Chile is the first South American nation to sign, with complete bipartisan support within the country, a Free Trade Agreement with the United States. Now, why do Chilean workers support free trade policies? Because while the nation in the 1970s was initiating its free-trade development strategy it was also establishing a pioneering system of personal retirement accounts as the foundation of its Social Security policy.
The connection between the two is important. All around the world, trade liberalization is cast as a battle between capitalists and workers, between “global elites” and the “common man.” In Chile, however, market-invested retirement funds mean that every worker is a capitalist and has a visible stake in an internationally competitive economy. In Chile, to be anti-globalization is to be both anti-capitalist and anti-worker.



A vast majority of Chileans benefits from free trade not just as consumers, but also as owners of the productive assets of the economy through their retirement accounts. Free trade is good for the economy, and what’s good for the economy is good for investors. Thus there is a virtuous cycle of trade liberalization that has so far thrived regardless of the political party in power.
Chile already has a 6 percent flat tariff rate that is low compared to the rates of most countries and, more importantly, it is applied equally to all imports. The flat tariff decision of the 1970s was critical. A differentiated tariff not only creates economic distortions that slow economic growth, but it continually generates special interest pressures and opportunities for corruption. With a flat rate, a politician can’t be bought on trade issues… because he has nothing to sell.

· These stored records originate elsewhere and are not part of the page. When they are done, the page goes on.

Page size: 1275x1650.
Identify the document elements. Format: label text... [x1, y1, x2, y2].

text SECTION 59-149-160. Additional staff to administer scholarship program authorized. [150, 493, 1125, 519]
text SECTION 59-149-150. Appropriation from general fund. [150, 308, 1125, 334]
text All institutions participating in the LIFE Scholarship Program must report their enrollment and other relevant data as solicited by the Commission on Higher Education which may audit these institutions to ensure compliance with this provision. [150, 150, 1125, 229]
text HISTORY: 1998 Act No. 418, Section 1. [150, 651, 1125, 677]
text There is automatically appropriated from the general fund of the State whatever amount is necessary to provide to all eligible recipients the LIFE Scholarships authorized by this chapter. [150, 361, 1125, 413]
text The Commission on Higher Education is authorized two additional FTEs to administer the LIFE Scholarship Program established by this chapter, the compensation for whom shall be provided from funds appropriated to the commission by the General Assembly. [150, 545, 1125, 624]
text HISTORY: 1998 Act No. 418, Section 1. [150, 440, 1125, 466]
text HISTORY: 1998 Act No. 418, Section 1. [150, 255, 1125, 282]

Before this latest deal, Chile signed an FTA with the European Union and another with Korea. It also has several bilateral free trade agreements with countries like Canada and Mexico. Complete free trade is at hand. The mere possibility of zero import tariffs is stunning in an economy that in the 1960s was one of the most protectionist in the world. In those days, Chile was a devoted follower of the misguided import-substitution proposals of the Santiago-based United Nations Economic Commission for Latin America.

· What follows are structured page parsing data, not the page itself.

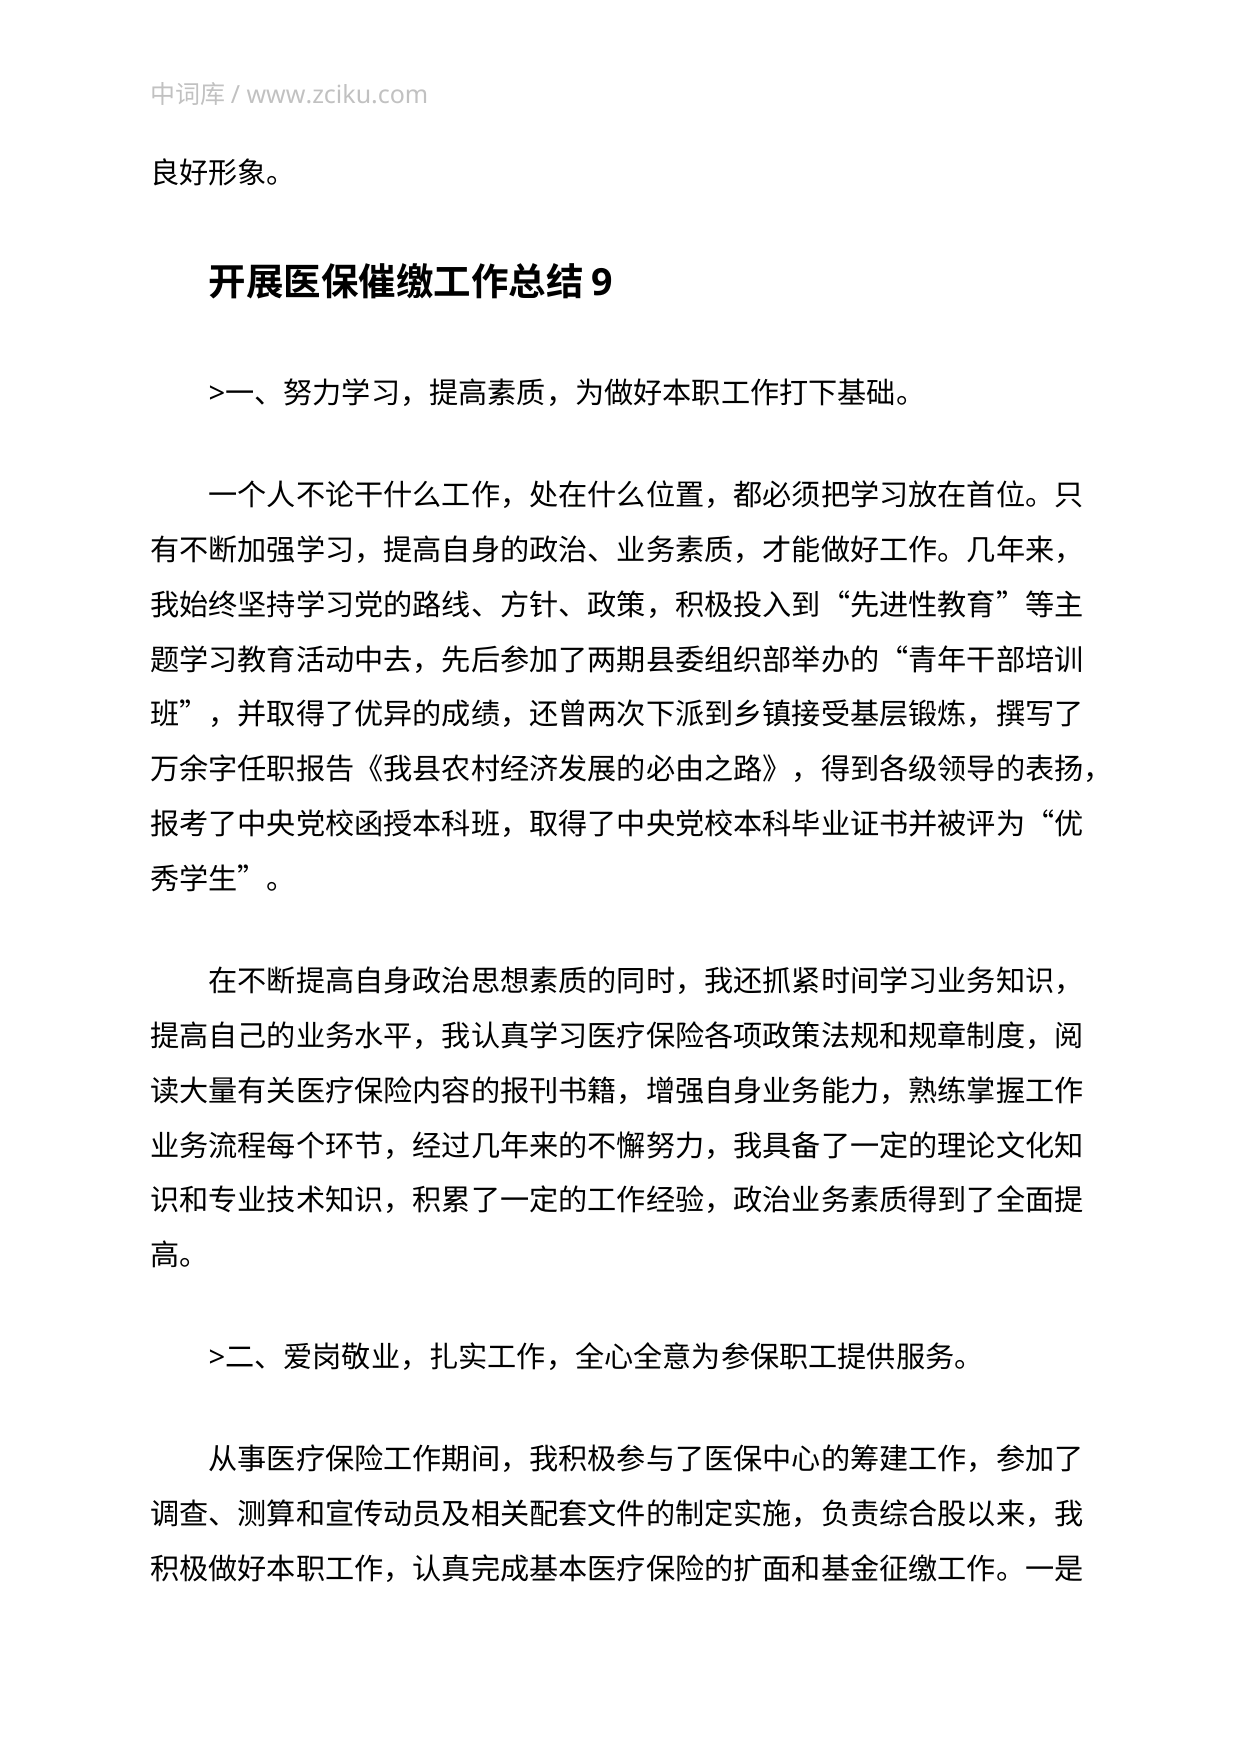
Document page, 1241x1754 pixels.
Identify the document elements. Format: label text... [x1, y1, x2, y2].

text 在不断提高自身政治思想素质的同时，我还抓紧时间学习业务知识，提高自己的业务水平，我认真学习医疗保险各项政策法规和规章制度，阅读大量有关医疗保险内容的报刊书籍，增强自身业务能力，熟练掌握工作业务流程每个环节，经过几年来的不懈努力，我具备了一定的理论文化知识和专业技术知识，积累了一定的工作经验，政治业务素质得到了全面提高。 [150, 957, 1090, 1274]
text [150, 150, 1090, 192]
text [150, 1436, 1090, 1588]
text >一、努力学习，提高素质，为做好本职工作打下基础。 [150, 369, 1090, 412]
text 一个人不论干什么工作，处在什么位置，都必须把学习放在首位。只有不断加强学习，提高自身的政治、业务素质，才能做好工作。几年来，我始终坚持学习党的路线、方针、政策，积极投入到“先进性教育”等主题学习教育活动中去，先后参加了两期县委组织部举办的“青年干部培训班”，并取得了优异的成绩，还曾两次下派到乡镇接受基层锻炼，撰写了万余字任职报告《我县农村经济发展的必由之路》，得到各级领导的表扬，报考了中央党校函授本科班，取得了中央党校本科毕业证书并被评为“优秀学生”。 [150, 471, 1090, 898]
text >二、爱岗敬业，扎实工作，全心全意为参保职工提供服务。 [150, 1334, 1090, 1376]
text 开展医保催缴工作总结9 [150, 252, 1090, 306]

But in the mid-1970s the country’s trade policy changed radically. Not only did Chile completely dismantle the system of quotas and other trade barriers, but also under the so-called Chicago boys’ liberal economic policies, the low flat tariff policy was adopted. The end result of all these reforms: more than a decade of economic growth at an “Asian tiger” level of 7 percent a year that doubled the size of the Chilean economy and led, for the first time in history, to the highest income per person in the whole region.
Trade liberalization does not take place in a vacuum; the proper overall economic and cultural climate is essential. Social Security choice as implemented in Chile, between the government-run pay-as-you-go system and one of personal retirement accounts has solved the retirement crisis and delivered enormous benefits to workers. It also has made trade and economic liberalization more possible by linking the interests of workers to that of the overall economy.

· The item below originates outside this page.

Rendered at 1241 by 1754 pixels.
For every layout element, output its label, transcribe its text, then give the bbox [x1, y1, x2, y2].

U.S. Trade Ambassador Robert Zoellick, a real world hero of trade liberalization, courageously stated that “one of the nice things in this agreement is we have some additional access in terms of pension fund management with a Social Security system that I wish we could imitate.”
I hope this FTA is only “the end of the beginning.” There are innumerable initiatives that could spring from greater trade integration. By a kind of intellectual osmosis, we Chileans can integrate into our own reality the basic economic and political concepts of a country “conceived in liberty” by its incomparable Founding Fathers-just as North Americans may benefit from learning about our culture and way of life, a process that, with 37 million people of Hispanic origin in the United States, is well under way.
My dream is an “American Community” of independent nations, cherishing their own cultural identities but joined together in a common market for trade and investment, and with free movement of people and ideas. An American Community would comprise 830 million people and a gross domestic product of $13 trillion.
I salute and join Walt Whitman who once said: “The spirit of the tariff is malevolent. It flies in the face of all American ideals. I hate it root and branch. It helps a few rich men to get rich, it helps the great mass of poor men to get poorer. I am for free trade because I am for anything that will break down the barriers between peoples. I want to see the countries all wide open.”